In 12 patients (23.1%) death occurred after receiving only a single treatment cycle, either in consequence of blood count changes with increasing thrombocytopenia or because of rapidly decreasing health condition. These observations emphasize the limitations of Lu-177-PSMA-617-RLT in patients with decompensated end-stage disease. In those cases, systemic radioligand therapy seems to be ineffective in prolonging the patients’ life span and might even place additional stress on the patients at the end of their lives.

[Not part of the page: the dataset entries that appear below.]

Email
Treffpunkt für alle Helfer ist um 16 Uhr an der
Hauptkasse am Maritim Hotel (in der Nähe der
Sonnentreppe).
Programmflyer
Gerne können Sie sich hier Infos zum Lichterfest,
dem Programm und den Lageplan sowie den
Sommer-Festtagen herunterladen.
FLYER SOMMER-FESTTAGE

It appears trivial that the number of applied treatment cycles correlates strongly with the overall survival time, as continued therapy requires a continued survival. Based on our data, we consider it reasonable that the success of the therapy depends on the number of treatment cycles and the corresponding amount of radioactivity cumulatively applied in the long-term run. Corresponding results have been described by Rahbar et al. [4] before, indicating a prolonged survival for patients receiving ≥ 18.8 GBq Lu-177-PSMA-617, which in general is equivalent to three treatment cycles.

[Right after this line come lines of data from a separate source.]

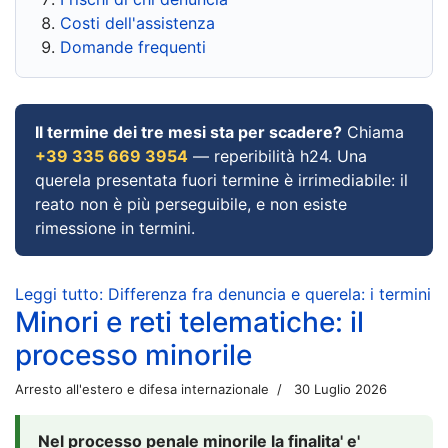
Costi dell'assistenza
Domande frequenti
Il termine dei tre mesi sta per scadere?
Chiama
+39 335 669 3954
— reperibilità h24. Una
querela presentata fuori termine è irrimediabile: il
reato non è più perseguibile, e non esiste
rimessione in termini.
Leggi tutto: Differenza fra denuncia e querela: i termini
Minori e reti telematiche: il
processo minorile
Arresto all'estero e difesa internazionale
30 Luglio 2026
Nel processo penale minorile la finalita' e'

In our opinion, patients eligible for systemic Lu-177-PSMA-617-RLT should therefore be selected carefully with respect to the remaining life expectancy, allowing them to receive at least two treatment cycles. Biochemical markers such as LDH, ALP, CRP and GGT may serve as a decision aid. In case of manifest liver metastases Lu-177-PSMA-617-RLT should be considered cautiously and in accordance with the individual burden of disease. Our study is limited by a moderate cohort size and its single-centre design, we belief that further studies are necessary to confirm that these parameters are capable to predict the benefit of Lu-177-PSMA-617-RLT adequately.

Conclusion

Pre-therapeutic LDH, HB, CRP, ALP and GGT level are helpful parameters for prediction of overall survival of patients receiving Lu-177-PSMA-617-RLT for metastasized prostate cancer. In particular, decreased pre-therapeutic hemoglobin levels and increased LDH levels exceeding the threshold of 250 U/l seem to be associated with poorer survival. Liver metastases indicate a poor prognosis as they have a major impact on survival. Moreover, the overall survival time was strongly associated with the number of treatment cycles applied. A biochemical response might fail to appear during early cycles and should not provoke preliminary withdrawal of the treatment. These findings should be considered by physicians planning systemic radioligand therapies.